The GAA Social Initiative arose as a result of former President Mary McAleese and her husband, Martin, noticing an absence of older men in attendance at official functions during their many visits to local communities over the years. She came to the conclusion that many men, because of the changing patterns of life, were falling through cracks in the system and either risking or already experiencing isolation and loneliness. For instance, there are approx 200,000 men over 65 in the country, of which as many as one third are living alone. The former President referred to those "who have lost the threads of regular and meaningful social contact and who would welcome the chance to revive their social lives again in ways they would enjoy". Arising from her concern, the former President established a Forum in 2007 consisting of selected older men - leading academics, health and social care professionals, service providers and local and national representatives - to explore the problem. For more information on findings from the Forum, click here.

The GAA Social Initiative
Subsequently, the former President invited the GAA to implement some of these ideas arising from the Forum resulting in the ‘GAA Social Initiative', launched in 2009. The Initiative began with four county-based projects in Mayo, Fermanagh, Kerry and Wexford.
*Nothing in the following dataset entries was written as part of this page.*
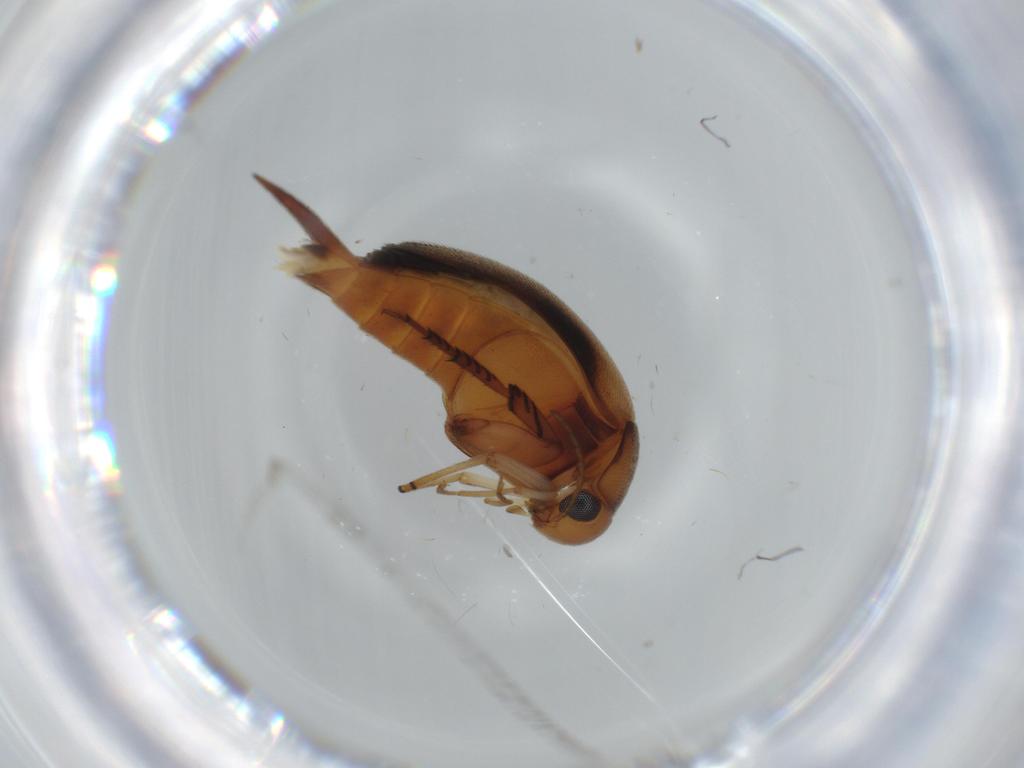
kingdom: Animalia
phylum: Arthropoda
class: Insecta
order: Coleoptera
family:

These projects co-ordinated, respectively, by Dr Mick Loftus, Tom Boyle, John Pierse and Tony Dempsey provided vital experience and information to develop the concept and, arising from the lessons learned in that first phase, the final form of the Initiative has been agreed.
It is now being re-launched as a club-based, island-wide project, utilising the GAA club network as a vehicle to achieve the greatest reach into all our communities. The former President's commitment is clearly illustrated by her willingness to serve as Patron to the Initiative. In addition, Dr Martin McAleese will serve as a Director of the Trust established to implement the Initiative.